(Photo by Darren Ornitz via Reuters)
Protests have erupted throughout the U.S. after the murder of George Floyd at the hands of a police officer. According to the BBC, Derek Chauvin knelt on Floyd’s neck for almost 9 minutes, despite Floyd asserting he could not breathe. Rightfully, people are angry. If you are angry too but don’t know how to help, here are some resources to get you started.
The United States has a long history of discrimination and oppression, but many of us are ignorant to it. Thankfully, Powell’s compiled a list of books to educate people advocating for Black Lives Matter, and Film Daily compiled a list of Black Lives Matter-inspired content. Granted, this does not even begin to cover the systematic racism that permeates the U.S., so here are some online courses and lectures on African-American Studies offered by the University of Michigan and a Yale open course on African-American History.
Most importantly, understand that if you are not black, you cannot truly understand the toll that years of fear and oppression have had, so be respectful and believe black voices.
Petitions are a good way of proactively contributing your voice to current cases. This document made by @ambivalcnt on Twitter has an extensive compilation of petitions you can sign. There is also contact information for government officials and offices you can call, write to, and email to demand justice for victims of police brutality. In addition, here are some petitions on the Black Lives Matter website.

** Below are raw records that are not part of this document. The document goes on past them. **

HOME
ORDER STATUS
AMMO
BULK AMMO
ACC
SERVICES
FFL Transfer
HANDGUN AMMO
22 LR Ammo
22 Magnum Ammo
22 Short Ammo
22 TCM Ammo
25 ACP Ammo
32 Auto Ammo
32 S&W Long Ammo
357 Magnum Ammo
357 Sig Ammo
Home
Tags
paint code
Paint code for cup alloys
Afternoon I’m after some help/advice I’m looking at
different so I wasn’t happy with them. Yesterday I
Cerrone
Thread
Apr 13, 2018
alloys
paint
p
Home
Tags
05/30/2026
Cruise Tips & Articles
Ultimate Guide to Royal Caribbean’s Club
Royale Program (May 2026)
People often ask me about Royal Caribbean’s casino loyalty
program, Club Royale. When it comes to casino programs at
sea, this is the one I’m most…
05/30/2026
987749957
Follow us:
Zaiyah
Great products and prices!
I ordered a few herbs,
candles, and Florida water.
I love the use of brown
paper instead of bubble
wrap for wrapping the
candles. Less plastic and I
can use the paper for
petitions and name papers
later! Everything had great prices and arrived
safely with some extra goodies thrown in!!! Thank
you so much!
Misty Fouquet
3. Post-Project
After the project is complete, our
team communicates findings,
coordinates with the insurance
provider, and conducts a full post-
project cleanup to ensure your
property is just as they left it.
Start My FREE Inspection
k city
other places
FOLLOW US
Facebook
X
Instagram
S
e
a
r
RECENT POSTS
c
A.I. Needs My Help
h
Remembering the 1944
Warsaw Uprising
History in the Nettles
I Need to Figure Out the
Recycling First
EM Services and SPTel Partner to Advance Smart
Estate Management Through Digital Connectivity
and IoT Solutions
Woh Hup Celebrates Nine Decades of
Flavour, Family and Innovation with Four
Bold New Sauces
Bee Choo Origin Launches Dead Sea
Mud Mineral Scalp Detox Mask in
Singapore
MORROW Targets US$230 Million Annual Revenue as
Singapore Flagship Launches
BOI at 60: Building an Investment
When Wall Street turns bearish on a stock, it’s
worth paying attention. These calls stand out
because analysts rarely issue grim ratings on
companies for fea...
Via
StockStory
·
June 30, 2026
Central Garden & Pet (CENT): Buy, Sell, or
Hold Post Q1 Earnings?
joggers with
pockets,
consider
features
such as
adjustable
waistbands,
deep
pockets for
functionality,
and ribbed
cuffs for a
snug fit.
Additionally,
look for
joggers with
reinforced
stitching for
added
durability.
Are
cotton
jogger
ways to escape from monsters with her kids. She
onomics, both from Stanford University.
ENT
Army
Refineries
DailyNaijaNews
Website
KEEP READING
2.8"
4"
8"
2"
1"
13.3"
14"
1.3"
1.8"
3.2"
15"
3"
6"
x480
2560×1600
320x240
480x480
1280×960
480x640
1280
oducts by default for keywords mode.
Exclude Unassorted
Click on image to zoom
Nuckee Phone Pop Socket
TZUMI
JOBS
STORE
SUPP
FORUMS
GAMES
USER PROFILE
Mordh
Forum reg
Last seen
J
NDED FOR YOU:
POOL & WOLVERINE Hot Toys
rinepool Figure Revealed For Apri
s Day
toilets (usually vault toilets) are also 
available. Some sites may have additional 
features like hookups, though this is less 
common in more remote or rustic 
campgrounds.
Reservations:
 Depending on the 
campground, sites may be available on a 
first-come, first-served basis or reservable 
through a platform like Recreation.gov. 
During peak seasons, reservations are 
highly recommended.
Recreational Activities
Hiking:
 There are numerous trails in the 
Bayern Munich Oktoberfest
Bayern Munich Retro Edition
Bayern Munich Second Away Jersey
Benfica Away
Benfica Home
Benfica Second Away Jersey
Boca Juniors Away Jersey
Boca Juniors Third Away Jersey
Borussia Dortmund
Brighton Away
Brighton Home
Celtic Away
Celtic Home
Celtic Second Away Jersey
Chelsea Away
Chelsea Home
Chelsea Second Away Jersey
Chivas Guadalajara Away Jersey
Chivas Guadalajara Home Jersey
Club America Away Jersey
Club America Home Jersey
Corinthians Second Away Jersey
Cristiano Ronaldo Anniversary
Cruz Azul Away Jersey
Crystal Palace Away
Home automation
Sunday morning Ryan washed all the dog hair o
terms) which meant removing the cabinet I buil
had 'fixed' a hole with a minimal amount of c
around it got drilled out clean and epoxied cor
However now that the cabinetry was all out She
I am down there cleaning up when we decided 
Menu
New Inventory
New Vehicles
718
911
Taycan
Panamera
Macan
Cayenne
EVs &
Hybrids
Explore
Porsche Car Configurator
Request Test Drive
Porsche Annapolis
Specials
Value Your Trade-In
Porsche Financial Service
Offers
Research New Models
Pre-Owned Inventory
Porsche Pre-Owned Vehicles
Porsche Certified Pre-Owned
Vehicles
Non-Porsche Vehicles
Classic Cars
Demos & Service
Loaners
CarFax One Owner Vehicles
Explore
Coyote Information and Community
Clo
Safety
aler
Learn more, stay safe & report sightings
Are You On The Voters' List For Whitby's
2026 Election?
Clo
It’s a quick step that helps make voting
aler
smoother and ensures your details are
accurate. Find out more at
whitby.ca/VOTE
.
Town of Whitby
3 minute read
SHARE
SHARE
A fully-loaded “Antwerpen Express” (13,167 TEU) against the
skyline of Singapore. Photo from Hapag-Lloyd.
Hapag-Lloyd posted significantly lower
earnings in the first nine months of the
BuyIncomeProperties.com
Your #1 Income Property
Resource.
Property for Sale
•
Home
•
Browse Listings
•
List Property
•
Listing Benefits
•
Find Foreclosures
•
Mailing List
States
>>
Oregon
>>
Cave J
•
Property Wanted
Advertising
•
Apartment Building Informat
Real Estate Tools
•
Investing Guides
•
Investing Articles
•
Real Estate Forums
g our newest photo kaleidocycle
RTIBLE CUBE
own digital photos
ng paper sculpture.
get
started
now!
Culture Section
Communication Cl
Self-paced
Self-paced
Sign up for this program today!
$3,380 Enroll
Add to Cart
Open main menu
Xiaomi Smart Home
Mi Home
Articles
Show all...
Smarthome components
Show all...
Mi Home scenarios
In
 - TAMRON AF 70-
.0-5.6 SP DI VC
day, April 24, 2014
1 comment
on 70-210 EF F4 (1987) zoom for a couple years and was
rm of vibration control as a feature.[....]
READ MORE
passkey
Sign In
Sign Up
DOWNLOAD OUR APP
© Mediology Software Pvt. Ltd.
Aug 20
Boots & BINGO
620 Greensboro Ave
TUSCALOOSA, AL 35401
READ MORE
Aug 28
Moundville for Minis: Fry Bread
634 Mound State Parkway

Donating is an important way of helping the families of victims and helping the BLM movement. The aforementioned document also contains a comprehensive list of fundraisers (thank you, @ambivalcnt for your awesome work!), and here is another list by the Minnesota Freedom Fund. Click here to donate directly to the Black Lives Matter movement. If you decide to donate to fundraisers that are not promoted by established organizations, make sure your money is going toward helping victims and helping the black community--always make sure the fundraisers are legitimate!
Showing up to protests shows government and police officials that the American people stand in solidarity with marginalized communities, and we are not allowing police brutality to continue. When protesting, remember to be safe and careful, bring signs, and wear a mask. For more information on safe protesting, check out this infographic posted by Congresswoman Ocasio-Cortez.
This week has been devastating for members of the black community, so check in on your friends and make sure they’re taking care of their mental health. Be supportive and empathetic, reach out, offer your help. The Boris Lawerence Henson Foundation is offering free therapy for communities of color. Just text NOSTIGMA to 707070.
In times like these, it’s crucial that people come together and stand in solidarity with one another. Be kind. Be safe. Be proactive. Black Lives Matter.